▶ Work to be completed: Locate each line in the items below that contains the word "pose", and copy every such line in full.

▶ Listing:
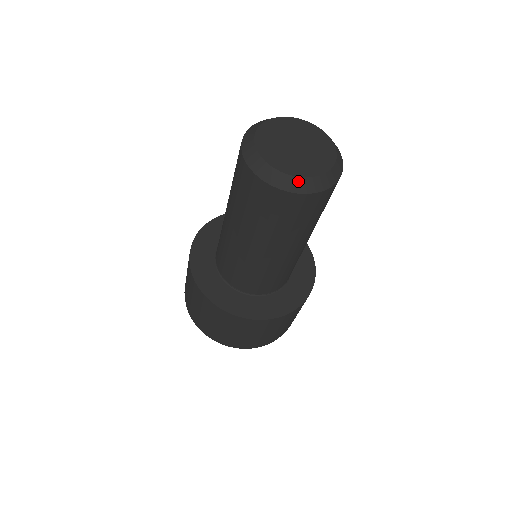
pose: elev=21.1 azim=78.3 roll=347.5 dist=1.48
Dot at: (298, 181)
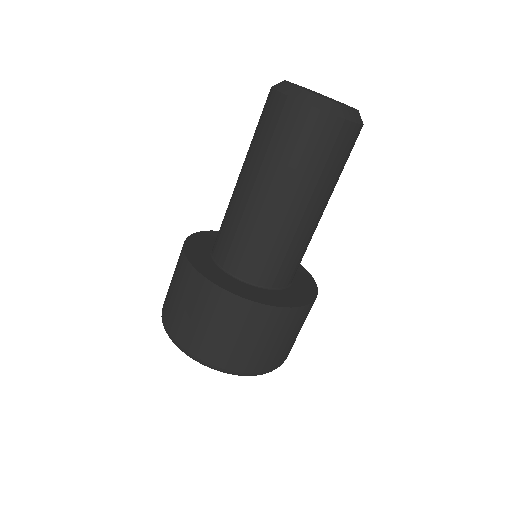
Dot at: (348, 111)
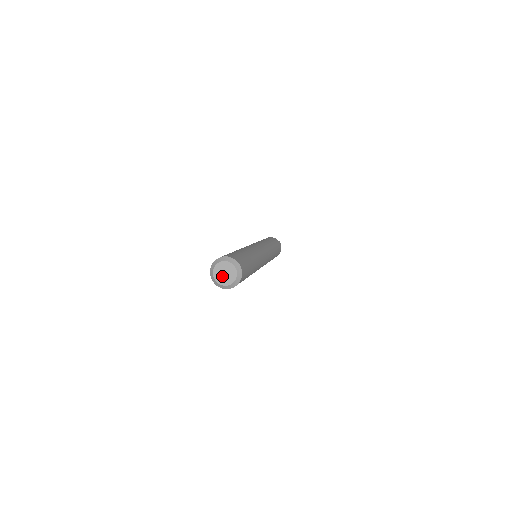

* * *

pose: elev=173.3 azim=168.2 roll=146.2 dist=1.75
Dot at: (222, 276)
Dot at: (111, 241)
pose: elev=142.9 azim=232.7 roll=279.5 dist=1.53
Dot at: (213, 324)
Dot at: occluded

▶ Full solution:
pose: elev=21.1 azim=78.3 roll=347.5 dist=1.48
pose: elev=173.3 azim=168.2 roll=146.2 dist=1.75
pose: elev=142.9 azim=232.7 roll=279.5 dist=1.53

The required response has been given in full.